> [Your goal]: Output, word for word, every line from the one containing "Shown below are" through the end of the items below. Leave the pictures out.

Items stored from a collection
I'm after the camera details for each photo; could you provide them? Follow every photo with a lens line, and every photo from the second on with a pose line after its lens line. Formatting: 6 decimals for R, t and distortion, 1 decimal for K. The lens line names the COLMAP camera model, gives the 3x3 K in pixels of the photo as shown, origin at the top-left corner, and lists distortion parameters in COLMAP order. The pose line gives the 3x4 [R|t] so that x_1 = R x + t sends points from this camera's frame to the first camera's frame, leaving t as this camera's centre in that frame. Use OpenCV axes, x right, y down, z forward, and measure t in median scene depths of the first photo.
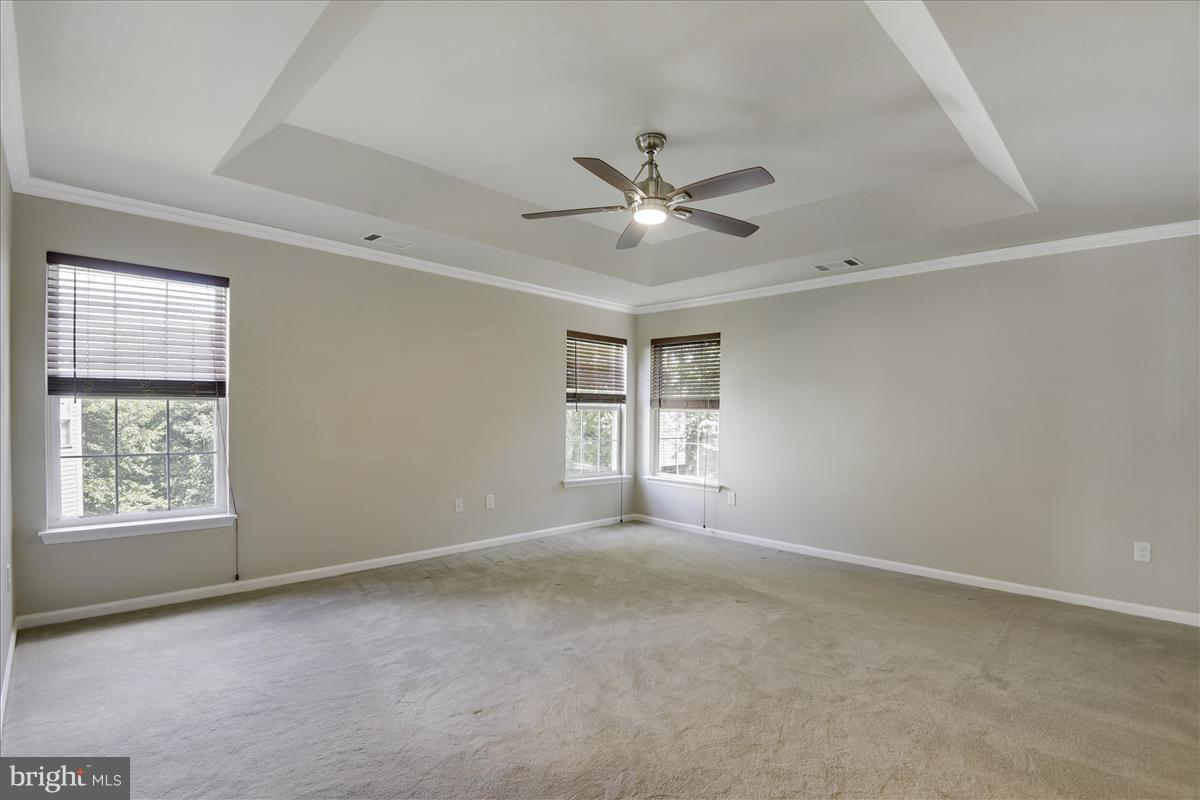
lens RADIAL K [[549.5, 0, 598.3], [0, 549.5, 403.3], [0, 0, 1]] dist [-0.000121, -0.000846]
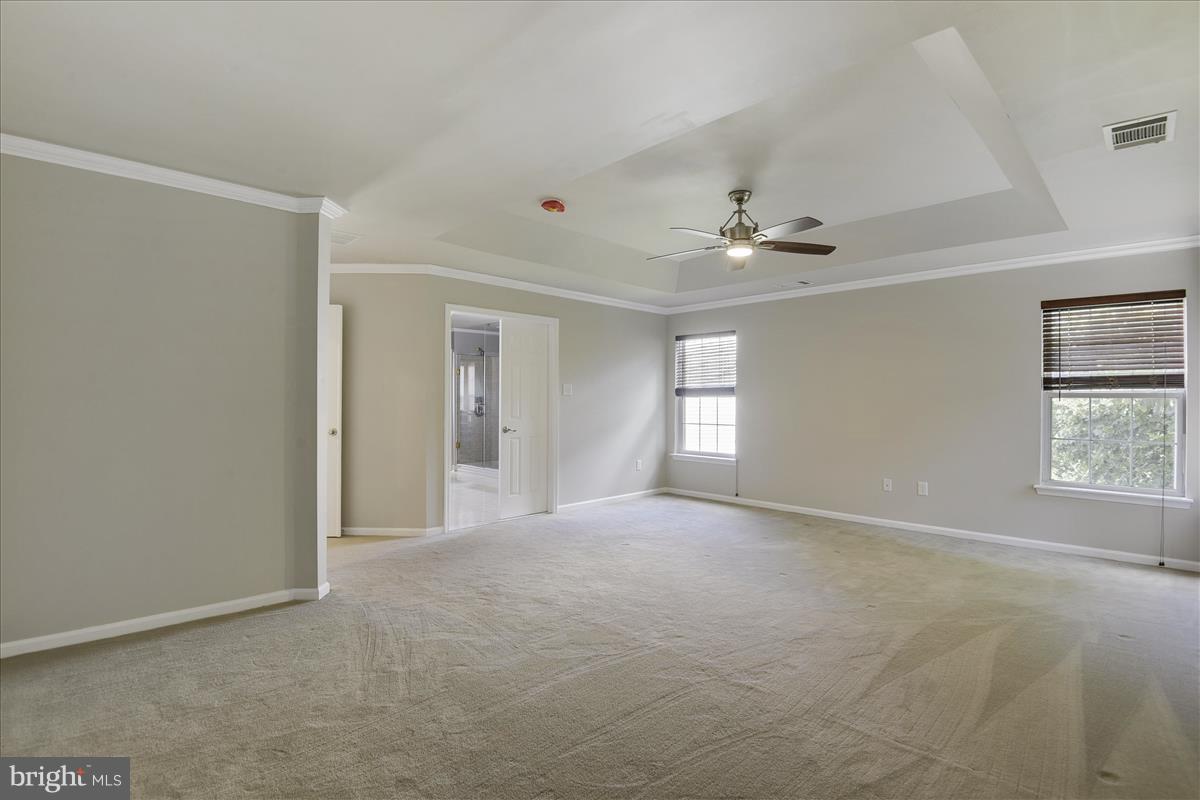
lens RADIAL K [[549.5, 0, 598.3], [0, 549.5, 403.3], [0, 0, 1]] dist [-0.000121, -0.000846]
pose [[0.031523, -0.012987, -0.999419, 0.992289], [0.007895, 0.999888, -0.012745, 0.031130], [0.999472, -0.007489, 0.031622, 0.427141]]
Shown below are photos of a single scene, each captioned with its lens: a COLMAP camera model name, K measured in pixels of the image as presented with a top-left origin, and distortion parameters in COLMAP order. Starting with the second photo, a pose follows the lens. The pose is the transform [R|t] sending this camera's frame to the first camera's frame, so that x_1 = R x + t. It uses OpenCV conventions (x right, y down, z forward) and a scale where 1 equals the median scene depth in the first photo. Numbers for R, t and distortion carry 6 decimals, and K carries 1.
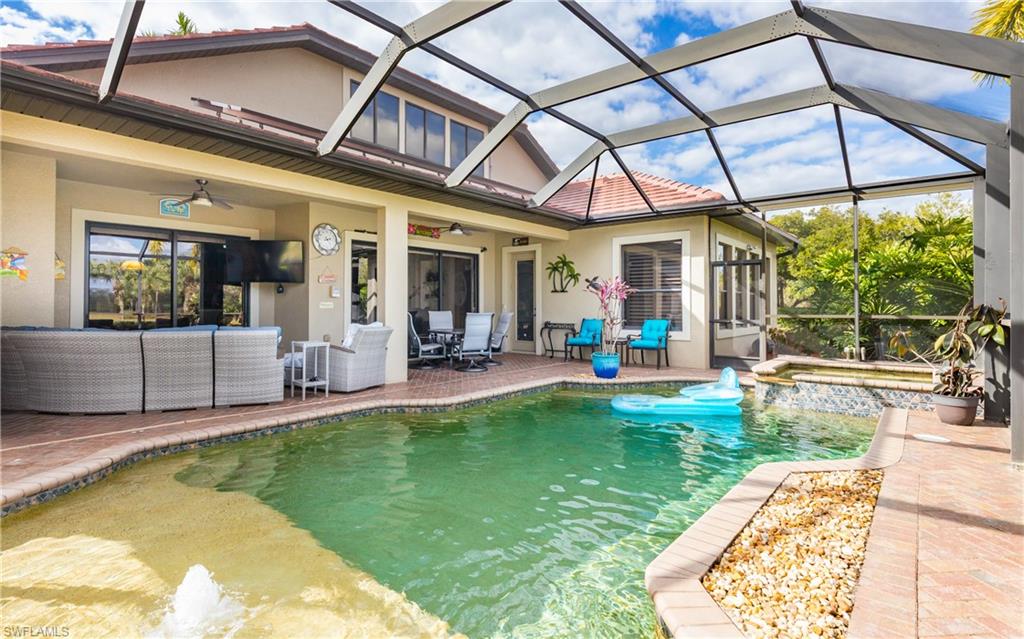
lens RADIAL K [[513.7, 0, 512.0], [0, 513.7, 319.5], [0, 0, 1]] dist [-0.000030, -0.000005]
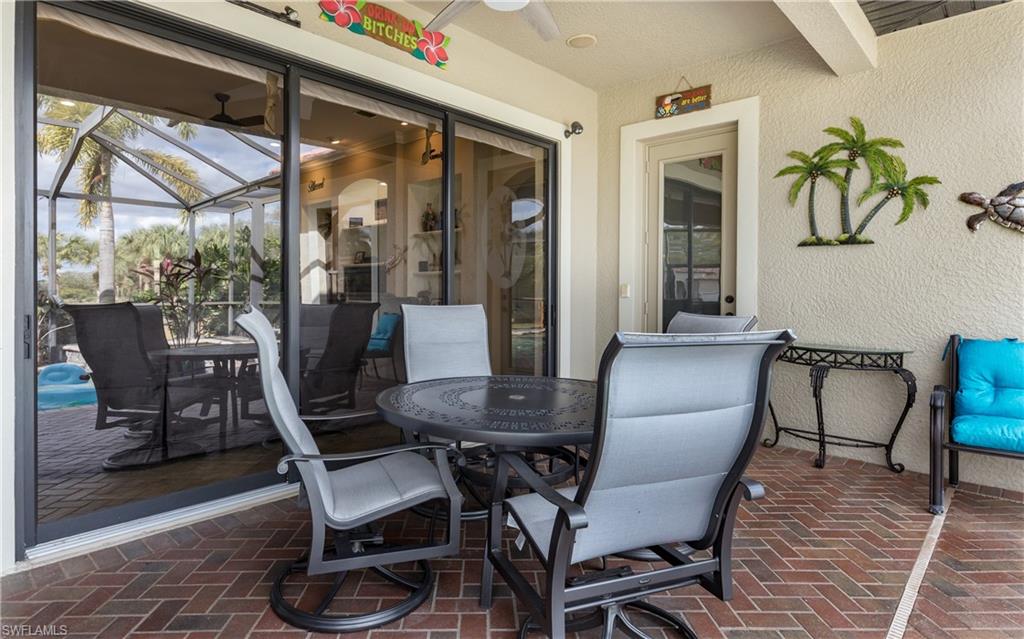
lens RADIAL K [[573.7, 0, 510.8], [0, 573.7, 298.6], [0, 0, 1]] dist [0.000615, 0.000106]
pose [[0.998826, 0.005069, -0.048170, -0.083892], [-0.005449, 0.999955, -0.007763, -0.017262], [0.048129, 0.008016, 0.998809, 0.646585]]
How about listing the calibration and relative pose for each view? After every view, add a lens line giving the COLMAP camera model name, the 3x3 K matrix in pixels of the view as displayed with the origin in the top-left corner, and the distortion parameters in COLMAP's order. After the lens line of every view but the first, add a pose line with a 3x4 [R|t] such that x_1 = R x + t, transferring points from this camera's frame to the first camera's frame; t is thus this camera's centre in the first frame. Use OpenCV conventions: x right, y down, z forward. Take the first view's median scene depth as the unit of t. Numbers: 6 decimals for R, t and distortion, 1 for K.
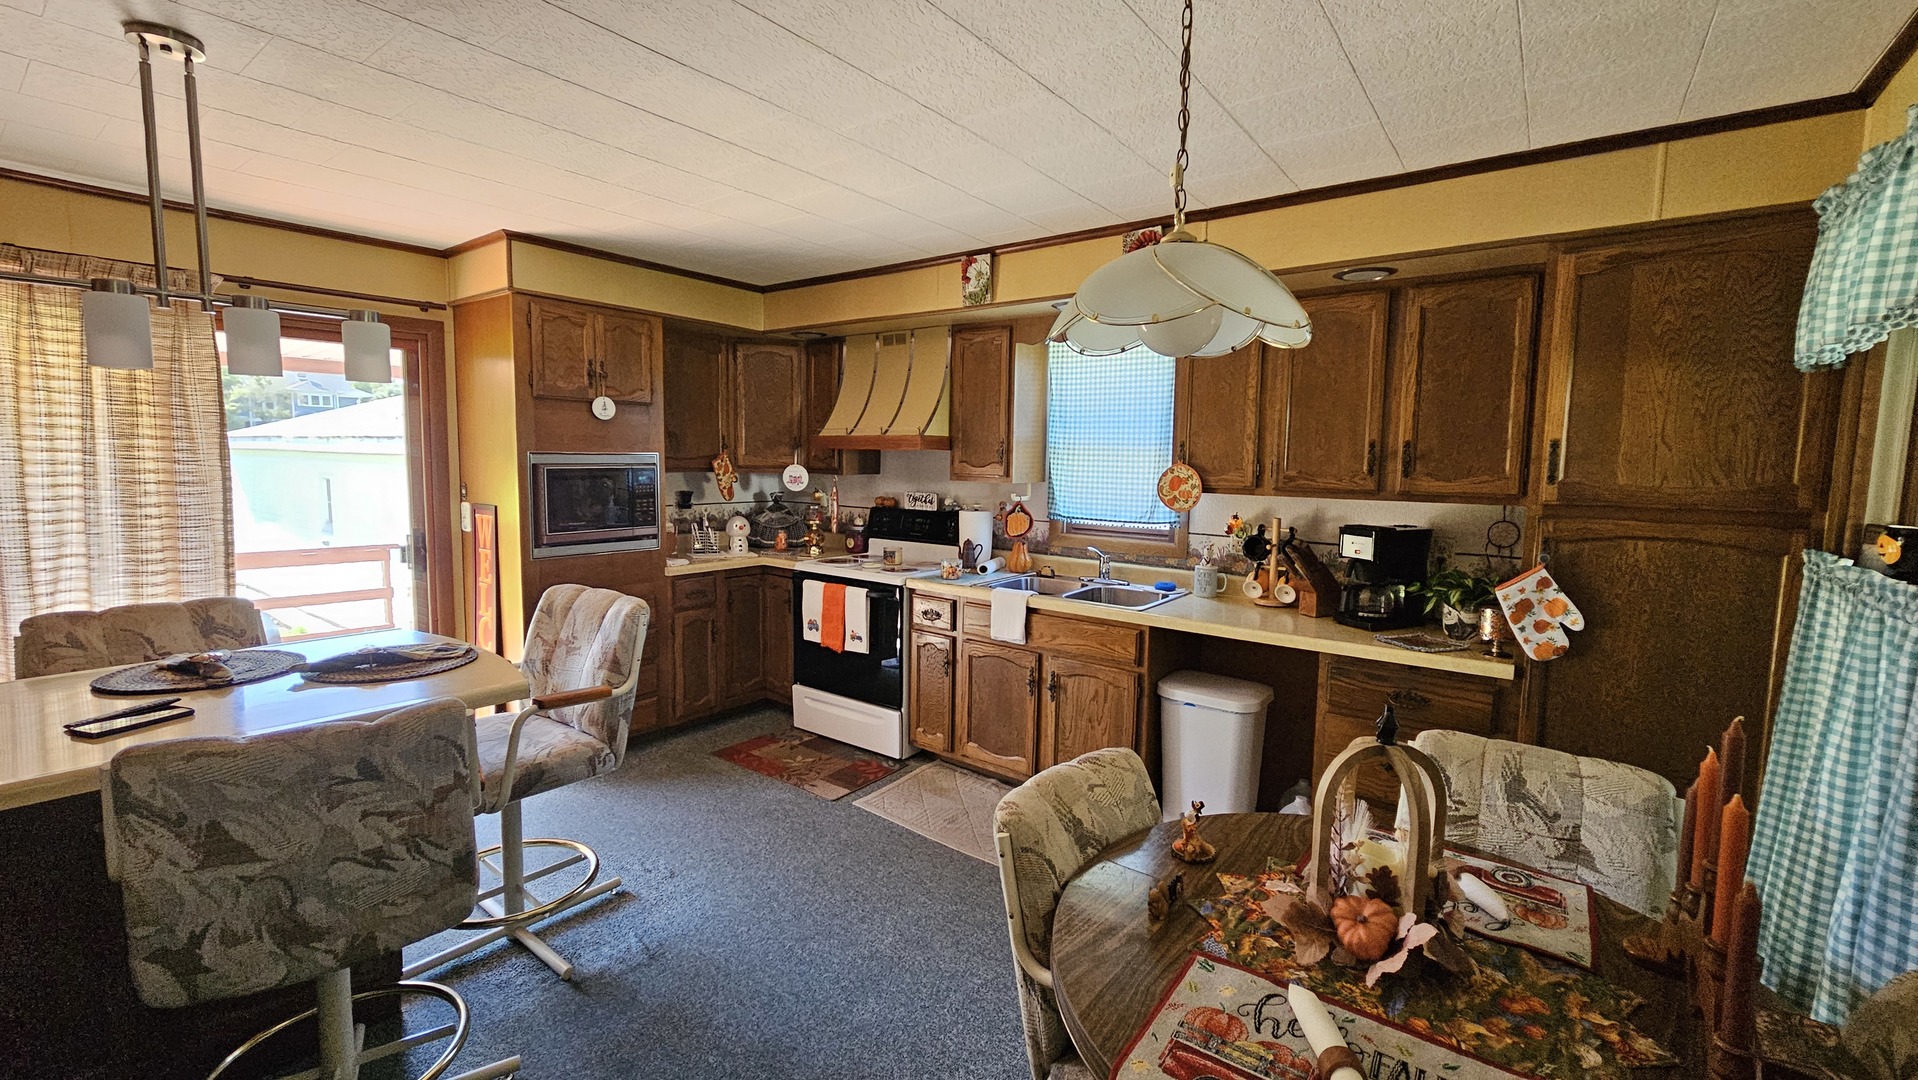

> [Completed exercise]:
Shown below are photos of a single scene, each captioned with its lens: a COLMAP camera model name, K measured in pixels of the image as presented with a top-left origin, and distortion parameters in COLMAP order. Starting with the second photo, a pose follows the lens. The pose is the transform [R|t] sending this camera's frame to the first camera's frame, so that x_1 = R x + t. It uses OpenCV conventions (x right, y down, z forward) and a scale where 1 equals the median scene depth in the first photo. Numbers for R, t and distortion carry 6 decimals, and K carries 1.
lens RADIAL K [[513.7, 0, 512.0], [0, 513.7, 319.5], [0, 0, 1]] dist [-0.000030, -0.000005]
lens RADIAL K [[573.7, 0, 510.8], [0, 573.7, 298.6], [0, 0, 1]] dist [0.000615, 0.000106]
pose [[0.998826, 0.005069, -0.048170, -0.083892], [-0.005449, 0.999955, -0.007763, -0.017262], [0.048129, 0.008016, 0.998809, 0.646585]]
How about listing the calibration and relative pose for each view? After every view, add a lens line giving the COLMAP camera model name, the 3x3 K matrix in pixels of the view as displayed with the origin in the top-left corner, and the distortion parameters in COLMAP's order. After the lens line of every view but the first, add a pose line with a 3x4 [R|t] such that x_1 = R x + t, transferring points from this camera's frame to the first camera's frame; t is thus this camera's centre in the first frame. Use OpenCV conventions: x right, y down, z forward. Take the first view's median scene depth as the unit of t. Numbers: 6 decimals for R, t and distortion, 1 for K.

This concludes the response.